INPUT RECORDS.

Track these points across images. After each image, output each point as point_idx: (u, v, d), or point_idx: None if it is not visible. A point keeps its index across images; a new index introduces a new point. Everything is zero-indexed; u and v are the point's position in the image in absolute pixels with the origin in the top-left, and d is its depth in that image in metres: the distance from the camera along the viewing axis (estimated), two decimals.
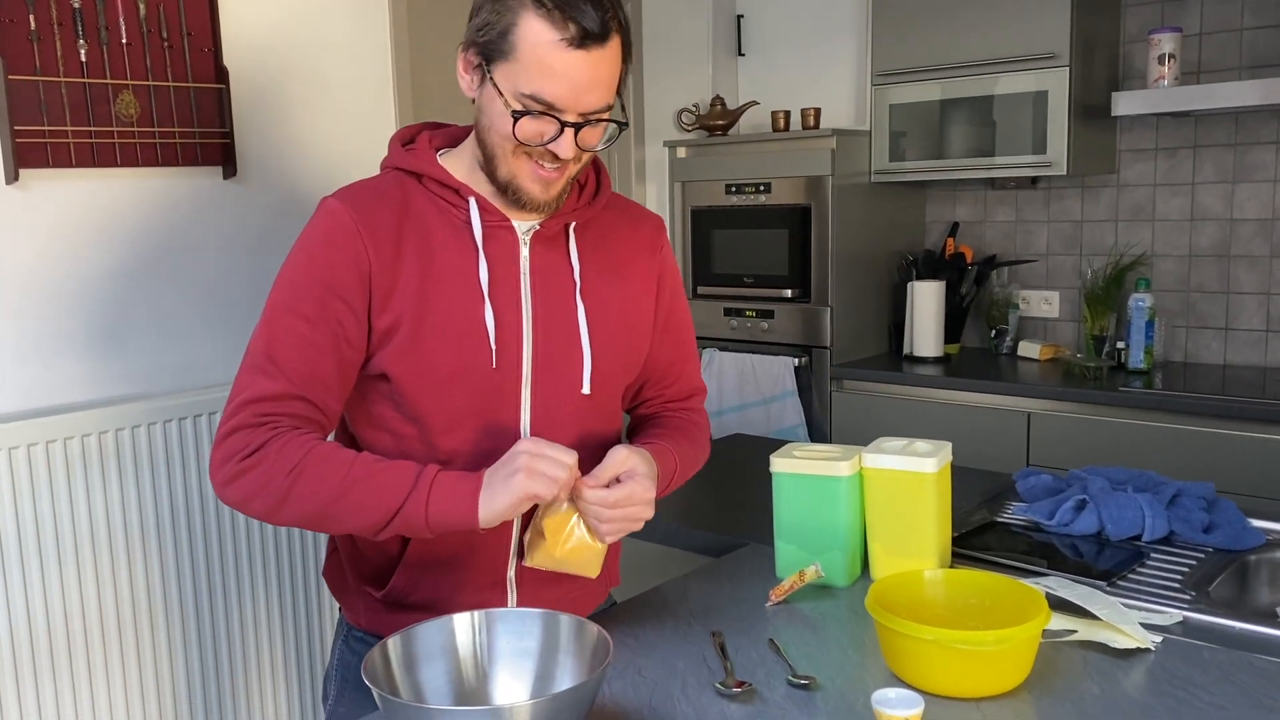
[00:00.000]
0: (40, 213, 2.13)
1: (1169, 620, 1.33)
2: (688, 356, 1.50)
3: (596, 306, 1.32)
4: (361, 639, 1.41)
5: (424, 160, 1.29)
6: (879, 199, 3.54)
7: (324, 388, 1.22)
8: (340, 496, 1.16)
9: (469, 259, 1.26)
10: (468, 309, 1.25)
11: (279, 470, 1.17)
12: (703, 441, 1.49)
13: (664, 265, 1.42)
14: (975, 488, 1.93)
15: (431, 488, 1.16)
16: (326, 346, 1.21)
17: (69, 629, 2.13)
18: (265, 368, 1.20)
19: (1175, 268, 3.28)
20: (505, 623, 1.11)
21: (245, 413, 1.19)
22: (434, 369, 1.24)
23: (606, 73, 1.17)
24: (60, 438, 2.09)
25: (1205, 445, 2.72)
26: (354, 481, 1.16)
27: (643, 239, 1.40)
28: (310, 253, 1.23)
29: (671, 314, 1.44)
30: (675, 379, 1.48)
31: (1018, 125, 3.16)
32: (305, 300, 1.21)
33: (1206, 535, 1.60)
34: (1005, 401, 3.05)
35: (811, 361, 3.43)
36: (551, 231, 1.31)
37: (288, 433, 1.19)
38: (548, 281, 1.30)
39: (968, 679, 1.13)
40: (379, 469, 1.18)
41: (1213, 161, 3.18)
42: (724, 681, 1.18)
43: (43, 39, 2.09)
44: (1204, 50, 3.13)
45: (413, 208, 1.26)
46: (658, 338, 1.42)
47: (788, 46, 3.93)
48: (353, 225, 1.22)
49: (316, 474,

EXERCISE DESCRIPTION. Copy exactly, and only, the lines from the line that contains "10: (468, 309, 1.25)" through the end of the data above.

SOLUTION TO THE EXERCISE.
10: (468, 309, 1.25)
11: (279, 470, 1.17)
12: (703, 441, 1.49)
13: (664, 265, 1.42)
14: (975, 488, 1.93)
15: (431, 488, 1.16)
16: (326, 346, 1.21)
17: (69, 629, 2.13)
18: (265, 368, 1.20)
19: (1175, 268, 3.28)
20: (505, 623, 1.11)
21: (245, 413, 1.19)
22: (434, 369, 1.24)
23: (606, 73, 1.17)
24: (60, 438, 2.09)
25: (1205, 445, 2.72)
26: (354, 481, 1.16)
27: (643, 239, 1.40)
28: (310, 253, 1.23)
29: (671, 314, 1.44)
30: (675, 379, 1.48)
31: (1018, 125, 3.16)
32: (305, 300, 1.21)
33: (1206, 535, 1.60)
34: (1005, 401, 3.05)
35: (811, 361, 3.43)
36: (551, 231, 1.31)
37: (288, 433, 1.19)
38: (548, 281, 1.30)
39: (968, 679, 1.13)
40: (379, 469, 1.18)
41: (1213, 161, 3.18)
42: (724, 681, 1.18)
43: (43, 39, 2.09)
44: (1204, 50, 3.13)
45: (413, 208, 1.26)
46: (658, 338, 1.42)
47: (788, 46, 3.93)
48: (353, 225, 1.22)
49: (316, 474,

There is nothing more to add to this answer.